To find the angular acceleration, we need the change in angular speed and the time over which this change occurs. The formula used is:

• \(\alpha = \frac{\omega_f - \omega_i}{t}\)

Where \(\omega_f\) is the final angular speed, \(\omega_i\) is the initial angular speed (which is zero in this case), and \(t\) is the time. Converting the given final angular speed of 0.600 rev/s to radians per second (rad/s) is essential, as it provides a standard unit for calculating \(\alpha\).
In the exercise, this resulted in an angular acceleration of \(0.15\pi \; \text{rad/s}^2\). This tells us that every second, the angular velocity of the carousel increases by \(0.15\pi \; \text{rad/s}\).

Centripetal Acceleration

Centripetal acceleration occurs whenever an object moves in a circular path, and it acts towards the center of the circle. This is essential in keeping the object moving in that path.
The formula for centripetal acceleration \(a_c\) is:

• \(a_c = r\omega^2\)

Where \(r\) is the radius (the distance from the rotation axis to the object) and \(\omega\) is the angular speed in rad/s.
In the carousel example, the seat is 2.75 meters from the center, and the final angular speed is used to compute \(a_c\), resulting in approximately \(38.61 \; \text{m/s}^2\). This high value underscores how significant centripetal force needs to be to keep the seat moving in a circle at that speed.

Total Acceleration

Total acceleration in circular motion comprises two components: the angular (tangential) acceleration and the centripetal acceleration. These two types of acceleration combine to form the total acceleration.

• Angular acceleration (\(a_{tan}\)) changes the speed along the circle's path.
• Centripetal acceleration (\(a_c\)) keeps the object moving in the circle.

To find the total acceleration's magnitude, we use the Pythagorean theorem:

• \(|a_T| = \sqrt{a_c^2 + a_{tan}^2}\)

For direction, trigonometry comes into play.

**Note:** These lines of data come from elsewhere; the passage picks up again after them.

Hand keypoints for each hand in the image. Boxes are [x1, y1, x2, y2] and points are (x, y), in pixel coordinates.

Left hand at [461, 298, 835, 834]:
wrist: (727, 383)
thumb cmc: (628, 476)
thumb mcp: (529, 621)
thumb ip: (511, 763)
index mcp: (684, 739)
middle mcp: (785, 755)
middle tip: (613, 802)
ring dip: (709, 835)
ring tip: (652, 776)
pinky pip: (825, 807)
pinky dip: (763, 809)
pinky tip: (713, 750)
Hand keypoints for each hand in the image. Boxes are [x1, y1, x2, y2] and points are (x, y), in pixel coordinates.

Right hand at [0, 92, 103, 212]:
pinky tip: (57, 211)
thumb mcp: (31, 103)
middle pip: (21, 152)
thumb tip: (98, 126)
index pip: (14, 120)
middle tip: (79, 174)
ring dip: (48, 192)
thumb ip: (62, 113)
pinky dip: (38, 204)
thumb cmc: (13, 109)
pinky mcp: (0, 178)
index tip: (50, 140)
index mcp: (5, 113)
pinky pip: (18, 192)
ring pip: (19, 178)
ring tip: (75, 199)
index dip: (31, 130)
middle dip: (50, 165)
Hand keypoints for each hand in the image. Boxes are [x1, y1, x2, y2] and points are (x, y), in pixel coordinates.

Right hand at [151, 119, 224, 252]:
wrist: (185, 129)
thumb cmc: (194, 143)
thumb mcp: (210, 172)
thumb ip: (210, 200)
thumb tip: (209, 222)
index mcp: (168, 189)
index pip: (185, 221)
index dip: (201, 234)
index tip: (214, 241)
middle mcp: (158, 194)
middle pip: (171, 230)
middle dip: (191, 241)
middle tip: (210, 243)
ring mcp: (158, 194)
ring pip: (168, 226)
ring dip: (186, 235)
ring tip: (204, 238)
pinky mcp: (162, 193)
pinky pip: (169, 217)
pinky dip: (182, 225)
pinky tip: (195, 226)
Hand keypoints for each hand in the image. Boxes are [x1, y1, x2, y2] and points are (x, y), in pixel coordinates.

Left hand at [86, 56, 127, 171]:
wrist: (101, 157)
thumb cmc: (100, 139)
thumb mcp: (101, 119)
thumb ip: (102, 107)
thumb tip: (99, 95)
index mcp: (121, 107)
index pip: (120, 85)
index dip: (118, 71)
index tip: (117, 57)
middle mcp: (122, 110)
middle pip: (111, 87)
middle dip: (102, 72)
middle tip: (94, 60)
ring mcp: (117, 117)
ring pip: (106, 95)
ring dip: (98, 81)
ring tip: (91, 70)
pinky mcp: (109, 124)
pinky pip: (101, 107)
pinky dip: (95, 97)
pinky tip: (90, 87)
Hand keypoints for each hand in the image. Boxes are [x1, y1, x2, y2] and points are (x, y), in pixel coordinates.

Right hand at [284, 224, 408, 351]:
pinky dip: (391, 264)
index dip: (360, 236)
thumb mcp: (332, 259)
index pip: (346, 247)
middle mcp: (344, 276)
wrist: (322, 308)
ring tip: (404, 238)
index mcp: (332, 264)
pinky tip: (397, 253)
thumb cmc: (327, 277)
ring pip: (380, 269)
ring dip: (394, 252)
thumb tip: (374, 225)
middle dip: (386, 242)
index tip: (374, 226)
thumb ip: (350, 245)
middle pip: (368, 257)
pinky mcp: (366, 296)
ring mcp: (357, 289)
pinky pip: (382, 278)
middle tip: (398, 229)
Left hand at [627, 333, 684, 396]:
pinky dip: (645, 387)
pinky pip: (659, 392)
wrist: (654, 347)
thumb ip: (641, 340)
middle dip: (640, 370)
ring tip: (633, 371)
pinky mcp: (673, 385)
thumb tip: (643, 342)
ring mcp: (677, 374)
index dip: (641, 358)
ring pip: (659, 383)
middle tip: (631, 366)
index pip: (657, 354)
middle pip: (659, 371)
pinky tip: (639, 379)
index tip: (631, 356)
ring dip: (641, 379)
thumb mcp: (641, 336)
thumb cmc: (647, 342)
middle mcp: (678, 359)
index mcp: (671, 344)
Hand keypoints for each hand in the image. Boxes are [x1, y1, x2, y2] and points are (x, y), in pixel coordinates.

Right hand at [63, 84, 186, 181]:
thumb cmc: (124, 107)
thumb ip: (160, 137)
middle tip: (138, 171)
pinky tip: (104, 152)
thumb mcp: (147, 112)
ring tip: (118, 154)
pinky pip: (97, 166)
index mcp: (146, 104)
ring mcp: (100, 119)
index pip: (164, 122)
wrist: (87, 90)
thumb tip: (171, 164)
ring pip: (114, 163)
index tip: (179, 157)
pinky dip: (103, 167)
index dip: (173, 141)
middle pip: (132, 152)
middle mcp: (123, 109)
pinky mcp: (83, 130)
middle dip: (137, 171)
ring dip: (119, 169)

The angle \(\theta\) between the radial line and total acceleration vector is found using:

• \(\tan(\theta) = \frac{a_{tan}}{a_c}\)

In the exercise, the total acceleration was calculated to be \(38.63 \; \text{m/s}^2\) at an angle of roughly \(1.93^{\circ}\) from the radial, indicating the direction slightly away from the center. Understanding this helps in visualizing how the seat moves and accelerates, portraying a complete picture of the circular motion dynamics.